Since I have been working my way
into the Iliad, (μῆνιν ἄειδε θεὰ Πηληϊάδεω Ἀχιλῆος /οὐλομένην….), I thought I’d
reread Simone Weil’s essay, “The Iliad: or The Poem of Force.” I think now as I
did when I first read it that hers is an eminently satisfying view of the poem,
whether one agrees with her or not, and one of the most complete readings of a
literary work I’ve ever read.
Weil
says the poem’s hero and subject is force, power, might—which she defines as “that
which makes a thing of anybody who comes under its sway.” Force does this
literally by killing, but also by enslaving—the slave becomes a thing, and so
does the person about to be killed who is utterly in the power of another. What
force does to its wielder is convince him that his power has no limit,
therefore insuring that power will shift to the other side when he oversteps.

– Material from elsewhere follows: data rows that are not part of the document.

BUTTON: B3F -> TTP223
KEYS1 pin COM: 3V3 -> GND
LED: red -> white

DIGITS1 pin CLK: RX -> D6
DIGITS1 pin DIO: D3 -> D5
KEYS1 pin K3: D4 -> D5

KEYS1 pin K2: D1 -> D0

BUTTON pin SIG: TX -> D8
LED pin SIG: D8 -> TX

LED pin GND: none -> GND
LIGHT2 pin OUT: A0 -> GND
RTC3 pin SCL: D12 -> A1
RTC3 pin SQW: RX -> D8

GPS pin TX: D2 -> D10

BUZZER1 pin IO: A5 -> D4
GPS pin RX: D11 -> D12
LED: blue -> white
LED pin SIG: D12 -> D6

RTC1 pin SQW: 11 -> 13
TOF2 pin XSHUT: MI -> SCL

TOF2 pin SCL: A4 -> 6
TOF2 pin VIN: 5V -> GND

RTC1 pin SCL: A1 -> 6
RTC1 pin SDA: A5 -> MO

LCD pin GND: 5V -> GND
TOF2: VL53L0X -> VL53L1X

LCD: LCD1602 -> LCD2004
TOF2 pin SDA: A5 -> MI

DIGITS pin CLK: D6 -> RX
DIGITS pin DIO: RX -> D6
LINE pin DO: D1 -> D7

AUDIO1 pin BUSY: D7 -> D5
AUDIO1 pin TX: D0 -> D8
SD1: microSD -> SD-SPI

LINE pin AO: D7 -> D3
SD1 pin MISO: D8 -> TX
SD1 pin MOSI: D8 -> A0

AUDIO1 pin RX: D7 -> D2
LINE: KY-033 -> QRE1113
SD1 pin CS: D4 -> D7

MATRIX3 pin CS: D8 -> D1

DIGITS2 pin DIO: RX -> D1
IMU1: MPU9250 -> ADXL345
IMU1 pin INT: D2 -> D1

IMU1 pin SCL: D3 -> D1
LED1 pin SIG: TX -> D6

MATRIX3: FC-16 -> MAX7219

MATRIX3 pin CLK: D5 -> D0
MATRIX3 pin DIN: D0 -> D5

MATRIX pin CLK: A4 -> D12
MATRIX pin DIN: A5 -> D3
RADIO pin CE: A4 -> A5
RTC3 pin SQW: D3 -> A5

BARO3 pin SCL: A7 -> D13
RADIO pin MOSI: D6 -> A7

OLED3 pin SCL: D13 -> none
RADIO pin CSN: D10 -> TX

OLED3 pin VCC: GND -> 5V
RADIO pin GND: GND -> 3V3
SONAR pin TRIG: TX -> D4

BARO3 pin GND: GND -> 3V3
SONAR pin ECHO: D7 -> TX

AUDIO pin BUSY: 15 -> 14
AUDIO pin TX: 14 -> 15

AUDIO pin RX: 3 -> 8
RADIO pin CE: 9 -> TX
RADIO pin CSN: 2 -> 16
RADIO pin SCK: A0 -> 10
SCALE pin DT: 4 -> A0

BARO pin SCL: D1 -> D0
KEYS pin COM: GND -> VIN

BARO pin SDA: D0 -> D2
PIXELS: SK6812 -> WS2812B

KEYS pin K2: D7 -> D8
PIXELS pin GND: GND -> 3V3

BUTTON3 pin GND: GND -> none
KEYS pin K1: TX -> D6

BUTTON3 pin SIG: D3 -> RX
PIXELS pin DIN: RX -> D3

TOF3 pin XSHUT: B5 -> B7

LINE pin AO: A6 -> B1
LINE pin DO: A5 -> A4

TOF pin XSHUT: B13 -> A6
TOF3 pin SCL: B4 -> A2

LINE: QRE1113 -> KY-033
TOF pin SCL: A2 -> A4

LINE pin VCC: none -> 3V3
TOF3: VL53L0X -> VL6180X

This “geometrical rigor” in the shift of power back and forth, says Weil, “was
the main subject of Greek thought.” Her reading thus accounts for the to and
fro in the Iliad’s battles and the
curious sense readers have that Homer doesn’t take sides. She points to the
materialistic description of battle, where men are described as blood and bone,
with “no comforting fiction, no consoling immortality, no faint halo of
patriotic glory;” while, on the other hand, “whatever is not war…the Iliad wraps in poetry.” For there are
counterforces to might in the poem in all the forms of love, especially conjugal
love, the love of parents for children, and the love of brothers-in-arms.
The
famous similes in the poem, according to Weil, compare warriors to violent
forces of nature, OR to frightened animals, trees, water, sand or anything in
nature affected by those violent forces, depending on whether the object of the
simile is wielding force or being subjected to it. She identifies a tone of
regret and even bitterness in the poem, as well as a valuing of precious things
precisely because they will perish. The poem, she decides, is a miraculous
object, hopeful in that it assigns to the gods all the malice and caprice—“war
is their true business.” She concludes that the Iliad teaches that “nothing is sheltered from fate,” that we must
never “admire might, hate the enemy, or despise sufferers.”
When I
say I find hers a complete reading I don’t mean only that it gives a framework
for understanding so much in the poem—the back and forth of battle, the very
brutal description of battle scenes, the similes, the way the gods are depicted,
and so on. The final element is that Weil’s essay is finally and unblushingly
grounded in history, written in 1939 at the beginning of the war by a Jewish
intellectual Frenchwoman when it had already become obvious that the Nazis
would not be stopped by any considerations of humanity but would continue to do
what they wished because they could. Weil’s essay has often been seen as
pacifist, I think just because it is anti-war, which is not the same thing.